Nuestro amor estaba siempre ahí, sin duda, pero sencillamente no era utilizable, era pesado de llevar, inerte en el fondo de nosotros mismos, estéril como el crimen o la condenación. No era más que una paciencia sin porvenir y una esperanza obstinada. Y desde este punto de vista, la actitud de algunos de nuestros conciudadanos era como esas largas colas en los cuatro extremos de la ciudad, fuese por compras, bonos, pagos o documentos. Era la misma resignación y la misma longanimidad a la vez ilimitada y sin ilusiones. Había solamente que llevar este sentimiento a una escala mil veces mayor en que concierne a la separación, porque en ese caso se trataba de otra hambre y que podía devorarlo todo. Y aunque se hablaba de una nueva normalidad el temor era el encuentro con la nada o quizás, ver tan solo más de lo viejo que nunca se va y lo nuevo que nunca llega.

En este tiempo era necesario obtener poder en la debilidad: “Cuando estemos agotados deseando descanso, tendremos que seguir luchando; cuando estemos débiles, quizá tengamos que pelear, pero con Cristo como nuestro guía, no dejaremos de alcanzar el cielo.” The Signs of the Times, 29 de octubre de 1902.

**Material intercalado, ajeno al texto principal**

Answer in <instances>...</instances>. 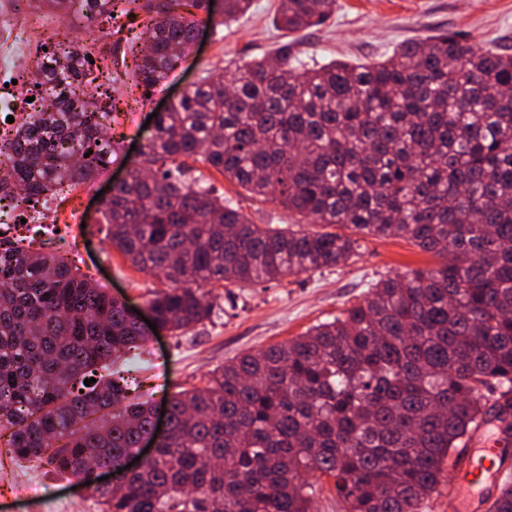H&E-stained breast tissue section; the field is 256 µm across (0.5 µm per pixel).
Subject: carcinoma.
<instances>
[{"label": "carcinoma", "instance_id": "cac0c4a2", "mask_svg": "<svg viewBox=\"0 0 512 512\" xmlns=\"http://www.w3.org/2000/svg\"><path fill=\"white\" fill-rule=\"evenodd\" d=\"M17 2L104 27L138 0ZM336 2L280 0L277 18L303 32ZM250 6L224 0L220 24ZM145 7L135 79L148 90L215 14L210 0ZM92 56L64 40L36 50L40 110L0 137L1 194L36 206L111 164ZM140 156L103 214L112 247L166 281L147 308L170 332L211 316L198 285L345 264L358 234L403 238L437 265L167 398L171 434L130 472L155 404L113 365L147 331L68 258L0 240V464L73 478L102 512H311L308 475L333 482L343 512H420L476 421L512 406V55L442 31L309 67L285 43L170 100ZM190 158L323 230L250 223L188 176ZM99 466L118 484L98 485ZM488 512H512L511 482Z\"/></svg>", "mask_w": 512, "mask_h": 512}]
</instances>
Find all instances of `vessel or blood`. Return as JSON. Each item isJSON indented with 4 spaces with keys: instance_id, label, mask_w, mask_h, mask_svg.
I'll use <instances>...</instances> for the list:
<instances>
[{
    "instance_id": "b4317fda",
    "label": "vessel or blood",
    "mask_w": 512,
    "mask_h": 512,
    "mask_svg": "<svg viewBox=\"0 0 512 512\" xmlns=\"http://www.w3.org/2000/svg\"><path fill=\"white\" fill-rule=\"evenodd\" d=\"M505 446L506 441L493 420L481 423L470 440L464 462L451 470L455 503H463L474 492L495 484Z\"/></svg>"
}]
</instances>
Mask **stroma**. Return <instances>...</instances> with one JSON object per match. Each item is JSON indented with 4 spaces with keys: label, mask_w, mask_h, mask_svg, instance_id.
I'll return each mask as SVG.
<instances>
[{
    "label": "stroma",
    "mask_w": 512,
    "mask_h": 512,
    "mask_svg": "<svg viewBox=\"0 0 512 512\" xmlns=\"http://www.w3.org/2000/svg\"><path fill=\"white\" fill-rule=\"evenodd\" d=\"M278 0H253L250 10L229 26L201 27L190 54L164 85L150 96L131 84L138 63L130 41L142 30V18L116 19L100 40L108 70L99 81L115 102L108 170L85 184L80 200L84 225L64 224L49 232L40 224L13 221L0 235L22 238L31 251H66L81 271L107 288L112 297L145 310L153 292L163 289L156 276L135 268L106 240V224L97 194L122 179L140 147L153 132L146 121L164 101L207 75L222 73L230 62L274 54L290 43L301 61L321 65L334 60L366 61L389 54L402 41L439 30L465 37L480 49L512 52V0H337L335 13L322 25L287 34L276 22ZM191 173L223 195L252 223L285 227L302 223L301 215L272 198L251 196L204 164ZM355 260L323 271L293 275L243 288H213L216 307L210 319L178 336L150 335L134 365L137 378L154 402L165 394L204 386L208 374L245 353L281 344L349 307L379 278L435 266L430 254L401 238L363 236ZM96 498L74 491L63 477L7 463L0 466V512H100Z\"/></svg>",
    "instance_id": "obj_1"
}]
</instances>
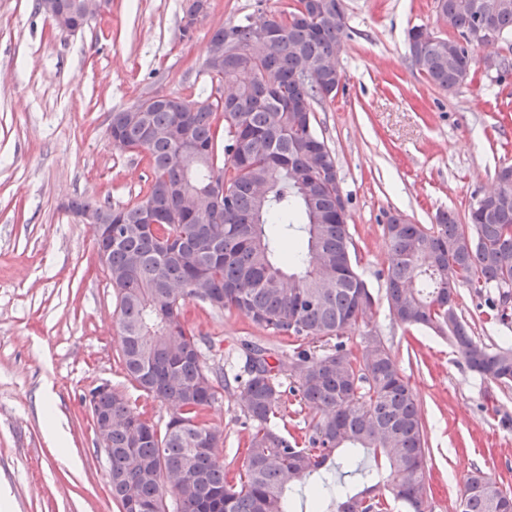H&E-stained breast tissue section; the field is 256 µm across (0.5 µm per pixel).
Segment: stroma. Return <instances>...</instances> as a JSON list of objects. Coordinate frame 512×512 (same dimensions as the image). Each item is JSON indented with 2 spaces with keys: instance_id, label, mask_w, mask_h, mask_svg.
Segmentation results:
<instances>
[{
  "instance_id": "stroma-1",
  "label": "stroma",
  "mask_w": 512,
  "mask_h": 512,
  "mask_svg": "<svg viewBox=\"0 0 512 512\" xmlns=\"http://www.w3.org/2000/svg\"><path fill=\"white\" fill-rule=\"evenodd\" d=\"M36 3L0 0V488L6 512H119L83 398L106 384L156 422L170 410L123 371L116 294L93 228L68 205L76 197L115 207L139 200L150 171L140 155L110 144L112 114L151 95L206 96L212 30L280 16L295 0H209L188 39L191 0H110L75 32L58 29ZM344 5L343 85L313 105L373 294L344 342L357 352L376 336L396 355L426 424L430 512H459L473 471L512 492V388L474 375L447 340L392 320L384 225L395 211L415 224L434 223L441 210L462 215L494 189L496 170L512 163V67L440 90L412 66L407 46L415 26L447 34L435 0ZM459 307L484 343L512 341V319L486 322L483 300L468 289ZM184 321L207 339L205 367L224 370V396L206 415L224 433L218 454L232 478L246 463L243 346L286 352L292 341L192 299Z\"/></svg>"
}]
</instances>
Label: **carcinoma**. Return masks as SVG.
<instances>
[{"instance_id":"1","label":"carcinoma","mask_w":512,"mask_h":512,"mask_svg":"<svg viewBox=\"0 0 512 512\" xmlns=\"http://www.w3.org/2000/svg\"><path fill=\"white\" fill-rule=\"evenodd\" d=\"M494 11L505 37L512 34V0H437V11L452 35L422 38L408 32L410 59L433 86L454 90L472 59L461 45L476 24L474 6ZM345 26L343 0H308L266 20L215 29L208 53L221 51L223 66L207 70L211 85L231 87L228 95L180 101L161 98L145 108L112 113V135L145 154L151 179L142 200L112 207L86 198L73 212L111 211L112 251L103 262L118 308L121 361L127 377L145 394L177 413L164 425L143 417L121 393L98 386L89 393L90 411L112 410V499L120 512L131 505L144 512H291V492L318 475L314 509L336 499V512H426V434L419 404L399 361L377 336L356 355L339 338L366 316L373 296L355 269L347 220L336 213V160L315 129L314 112L300 118L288 111L297 98L310 104L336 96V77L322 73ZM316 66L303 79L298 63ZM222 117L224 127L216 123ZM184 126L195 150L194 164L180 174L183 146L169 136ZM498 188L470 206L467 223L453 212L435 223L394 224L385 232L391 246L386 302L392 319L445 336L482 380L512 387V346L488 345L474 336L459 308V289L487 296L486 315L506 321L512 305V165L496 171ZM224 182L223 223L180 212L178 193ZM269 195L258 201L251 184ZM151 208L156 224L143 223ZM197 299L234 310L255 325L297 340L338 339L317 354L299 345L282 356L248 345V378L241 392L249 428L245 469L232 480L216 450L224 433L204 411L224 395L222 369L208 371L201 339L186 327L182 307ZM314 410L310 431L284 433L277 424L283 381ZM341 448L362 449L374 467L352 456L326 466ZM174 480L166 504L159 478ZM357 474L359 492L342 477ZM512 494L480 471L469 475L461 512H500Z\"/></svg>"}]
</instances>
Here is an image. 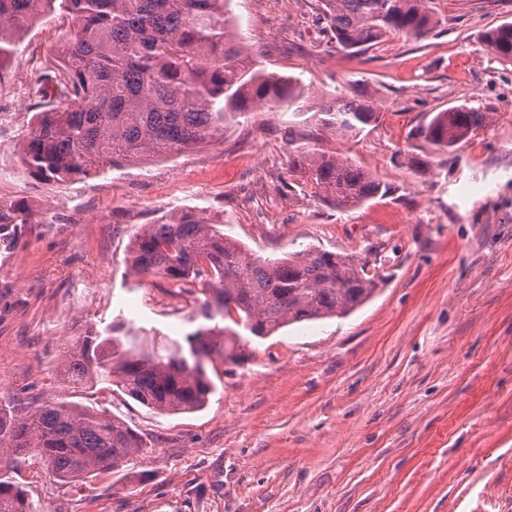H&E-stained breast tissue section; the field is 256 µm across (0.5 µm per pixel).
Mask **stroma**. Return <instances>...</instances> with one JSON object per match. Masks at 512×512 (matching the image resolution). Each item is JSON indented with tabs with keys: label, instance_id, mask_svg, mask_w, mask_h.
Listing matches in <instances>:
<instances>
[{
	"label": "stroma",
	"instance_id": "obj_1",
	"mask_svg": "<svg viewBox=\"0 0 512 512\" xmlns=\"http://www.w3.org/2000/svg\"><path fill=\"white\" fill-rule=\"evenodd\" d=\"M320 7L226 8L258 67L305 85L303 113L257 108L223 139L92 180L0 182V203L35 217L0 253V400L88 405L146 444L69 484L26 459L9 476L34 512H512V64L480 39L512 21V0H431L427 38L356 55L329 43ZM70 27L46 10L0 60L6 163L39 110L30 89L54 95L44 65ZM356 81L382 103L377 122L349 138L321 129L314 105ZM460 104L489 115L461 147L411 137ZM307 151L364 166L391 195L336 211L292 183L288 159ZM187 214L253 255L348 253L383 281L348 315L243 334L241 364L207 363L215 391L200 410L68 386L57 363L87 322L130 321L161 340L198 328L191 298L127 262L142 225Z\"/></svg>",
	"mask_w": 512,
	"mask_h": 512
}]
</instances>
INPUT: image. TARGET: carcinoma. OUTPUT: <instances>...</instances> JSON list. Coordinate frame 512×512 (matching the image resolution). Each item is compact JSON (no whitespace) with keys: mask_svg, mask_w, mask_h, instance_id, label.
I'll use <instances>...</instances> for the list:
<instances>
[{"mask_svg":"<svg viewBox=\"0 0 512 512\" xmlns=\"http://www.w3.org/2000/svg\"><path fill=\"white\" fill-rule=\"evenodd\" d=\"M71 16L47 62L45 78L59 103L46 102L20 140L25 175L68 183L101 176L120 160L178 155L224 137V129L256 107L290 110L303 98L296 78L264 73L234 38L224 18L228 0H0V57L17 50L18 36L55 3ZM327 32L350 53L366 51L391 34L427 37L438 20L426 0H322ZM488 53L512 64V21L481 35ZM322 125L352 135L375 123L374 96L358 82L319 104ZM487 114L465 104L436 113L415 136L450 150L471 137ZM289 170L339 212L383 198L392 187L350 161L300 153ZM32 223L20 206H0V251ZM129 268L164 281L196 305V315L229 320L263 338L305 320L346 315L368 301L380 275L368 263L327 250L283 259L248 253L215 224L192 215L146 224L134 237ZM126 323L102 330L91 323L72 339L57 371L72 388L109 384L141 405L168 414L203 408L214 390L206 361L224 336L222 356L245 359L238 333L201 326L160 346L130 336ZM145 450L125 422L71 401H0V472L39 457L62 482L104 473ZM0 512H32L25 492L0 476Z\"/></svg>","mask_w":512,"mask_h":512,"instance_id":"obj_1","label":"carcinoma"}]
</instances>
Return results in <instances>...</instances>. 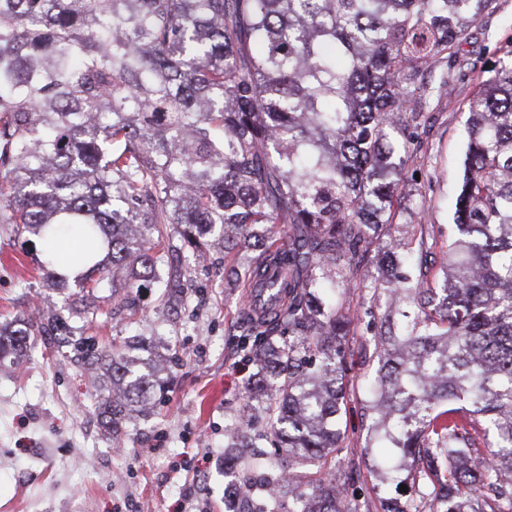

El exilio no duraría para siempre, la separación no podría ser mayor que la reconciliación, la miseria no sería mayor que la gracia y el dolor no podría vencer a la misericordia. Todo apuntaba el fin de la peste y renacía la promesa del reencuentro. Ya podíamos ver ese tiempo llegar y comenzar a agradecer como el salmista:

"Fuiste propicio a tu tierra, oh Jehová; Volviste la cautividad de Jacob.
Perdonaste la iniquidad de tu pueblo; todos los pecados de ellos cubriste. 
Reprimiste todo tu enojo; te apartaste del ardor de tu ira.
Restáuranos, oh Dios de nuestra salvación, y haz cesar tu ira de sobre nosotros.
¿Estarás enojado contra nosotros para siempre? ¿Extenderás tu ira de generación en generación?
¿No volverás a darnos vida, para que tu pueblo se regocije en ti?
Muéstranos, oh Jehová, tu misericordia, y danos tu salvación.
Escucharé lo que hablará Jehová Dios; porque hablará paz a su pueblo y a sus santos, para que no se vuelvan a la locura.
Ciertamente cercana está su salvación a los que le temen, para que habite la gloria en nuestra tierra.
La misericordia y la verdad se encontraron; la justicia y la paz se besaron.
La verdad brotará de la tierra, y la justicia mirará desde los cielos.
Jehová dará también el bien, y nuestra tierra dará su fruto.
La justicia irá delante de él, y sus pasos nos pondrá por camino." Salmos 85.